__ABOUT THIS EXERCISE__.
Reproduce the lines exactly, from the line containing "Is the value" through the last line, and leave out the pictures.

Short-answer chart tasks

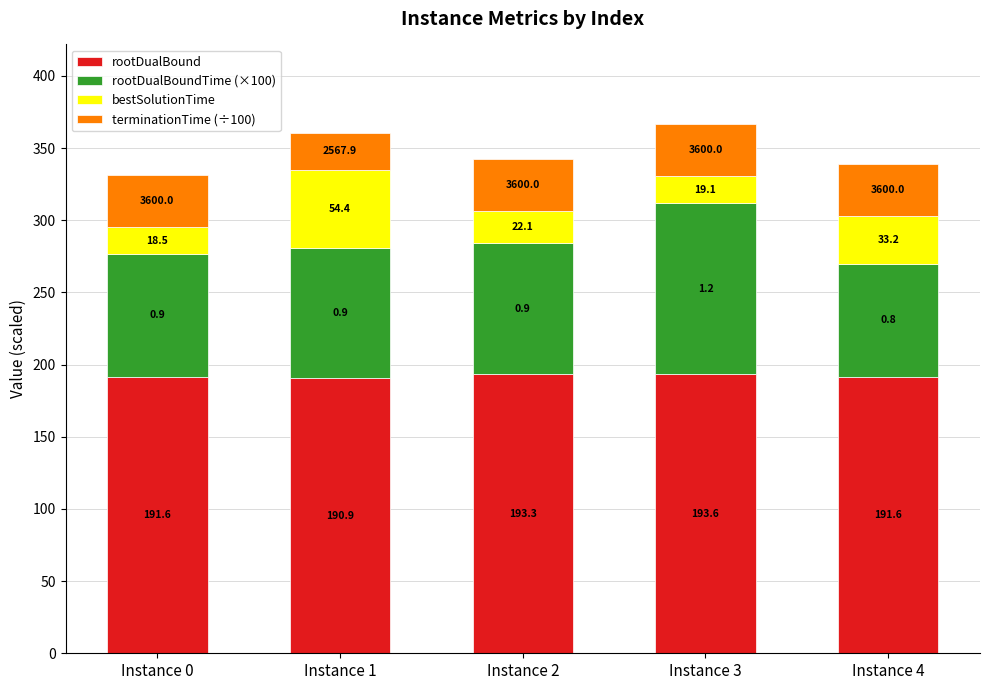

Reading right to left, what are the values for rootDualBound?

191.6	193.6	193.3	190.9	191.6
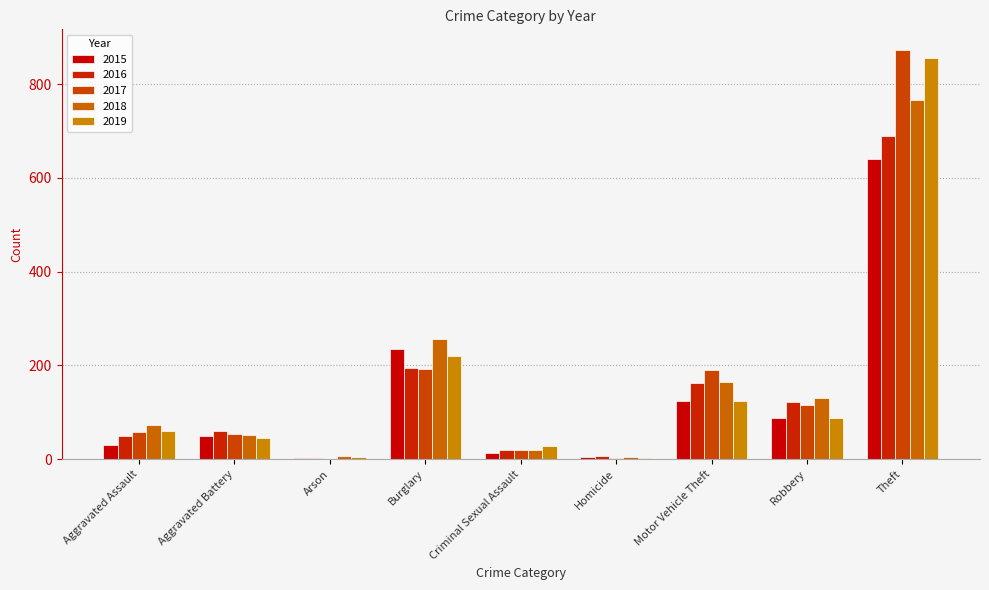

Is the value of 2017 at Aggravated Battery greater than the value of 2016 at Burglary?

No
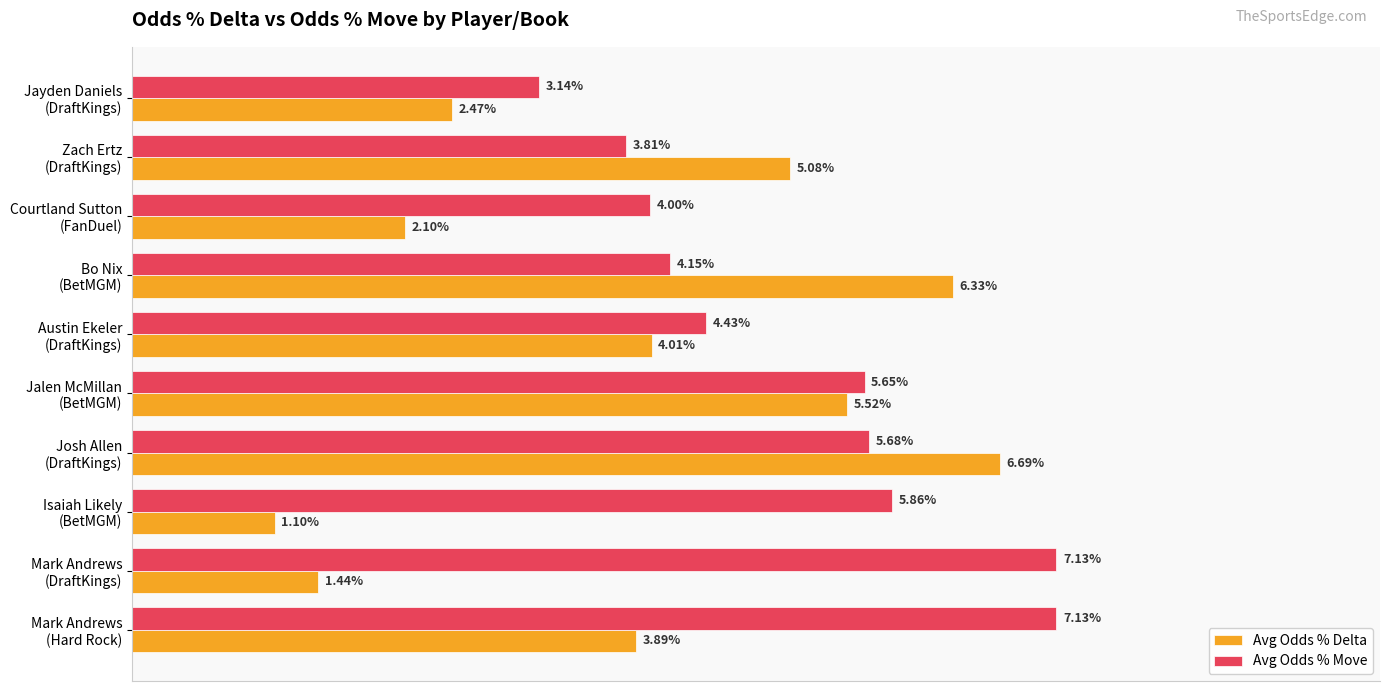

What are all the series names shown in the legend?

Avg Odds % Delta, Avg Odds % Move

__YOUR SOLUTION__.
Is the value of 2017 at Aggravated Battery greater than the value of 2016 at Burglary?

No

What are all the series names shown in the legend?

Avg Odds % Delta, Avg Odds % Move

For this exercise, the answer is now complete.